The two talked about it at length in the dugout during the bottom of the fourth, the 25-year-old’s disappointment evident.
Still crestfallen in the Blue Jays clubhouse afterward, Manoah nearly choked up twice, first while talking about coping with his struggles, when he said, “It’s been tough, obviously. I’m not doing what I’m meant to be doing, so I just got to keep fighting and keep finding positives and building off them.”
Then again later, when talking about his conversation with Schneider.
“I’m just trying to go get another inning. I was trying to help the bullpen, trying to get some momentum for this team,” he said, voice cracking. “Obviously, would love to go out there and throw nine innings and not even have to talk to the manager until I’m shaking his hand at the end. That’s not where we’re at right now, just got to keep going.”
While the Blue Jays have repeatedly insisted that Manoah is handling his struggles well, he opened an intriguing window into where he’s at while discussing the balance between mindset and mechanics in attacking hitters.
“It’s obviously both,” he said. “The mindset of don’t throw a ball here instead of throw a strike right here is a difference-maker, and right now I’m stuck in, ‘Don’t throw a ball here.’”
An important question for the Blue Jays is whether that’s just a byproduct of a difficult stretch or reflective of something more significant.
Earlier in the season, after surrendering seven runs in 4.2 innings against the Tampa Bay Rays, Manoah spoke with conviction about fitting together “pieces to the puzzle” with his velocity and mechanics, building toward a more complete picture.
But before Wednesday’s game, Schneider said Manoah’s “mechanics and delivery are in a spot now where it’s just trusting your stuff and getting in the zone.”
But with his velocity still down and his slider not back to elite yet, that adds another dynamic to the mix, making it harder to determine what’s cause and what’s effect.
“I’ve felt close for a while. I just feel like balls aren’t really rolling my way right now,” said Manoah. “And I’m not really helping myself either, giving guys a chance. Got to get in the box earlier, got to attack and throw everything I’ve got, every pitch I’ve got to give this team a chance.”
To his credit, Manoah did that, holding the Brewers to Toro’s two-run homer through four frames.
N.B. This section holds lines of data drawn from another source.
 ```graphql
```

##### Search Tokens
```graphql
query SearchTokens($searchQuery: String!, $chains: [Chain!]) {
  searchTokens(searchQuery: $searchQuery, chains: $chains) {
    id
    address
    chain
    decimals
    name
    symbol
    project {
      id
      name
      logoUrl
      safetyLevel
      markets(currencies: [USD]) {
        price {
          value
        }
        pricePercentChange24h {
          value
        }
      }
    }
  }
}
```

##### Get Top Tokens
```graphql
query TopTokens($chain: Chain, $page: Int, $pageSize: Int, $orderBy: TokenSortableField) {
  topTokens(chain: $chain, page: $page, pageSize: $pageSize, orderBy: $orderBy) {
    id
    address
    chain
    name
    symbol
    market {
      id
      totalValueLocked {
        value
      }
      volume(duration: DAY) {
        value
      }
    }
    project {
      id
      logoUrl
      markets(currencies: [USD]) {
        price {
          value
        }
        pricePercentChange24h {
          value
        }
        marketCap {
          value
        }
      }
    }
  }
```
He left the Blue Jays in a 2-0 hole they never dug out from, but blame a 1-for-13 night with runners in scoring position for that.
Kevin Kiermaier’s RBI triple in the fifth made it a one-run game before Milwaukee opened things up against Tim Mayza in the seventh on Owen Miller’s two-run double. A Cavan Biggio RBI groundout in the bottom half made it a 4-2 game, but the rally ended there.
Of note is that Anthony Bass pitched for the first time since he shared an intolerant Instagram post and drew boos from a crowd of 42,205 throughout a runless ninth. The follow-ups to the scripted apology he delivered Tuesday afternoon will help determine whether that becomes the norm every time he takes the mound.
The Blue Jays, meanwhile, have to decide how to best help Manoah return to his norm.
So much with him is easy to forget — how young he is, how inexperienced he is, how much he’s pitched in a short time frame, the outlier development path forced upon him by the pandemic, that he’s facing such baseball challenges for the first time under a bright spotlight, with intense expectations.
He’s made it all look so easy. It hasn’t been. And while careers aren’t linear, it’s only 11 starts ago that he took the mound on opening day, an honour he earned.
“We’re talking about a guy who’s been really good and we’re trying to build after each side, each outing and kind of go from there,” said Schneider. “It’s kind of up to him, I think, to really just continue to attack the zone. And he’s really got to just take it one inning and one outing at a time.”
In other words, not a quick fix. Right now, that’s where Manoah’s at.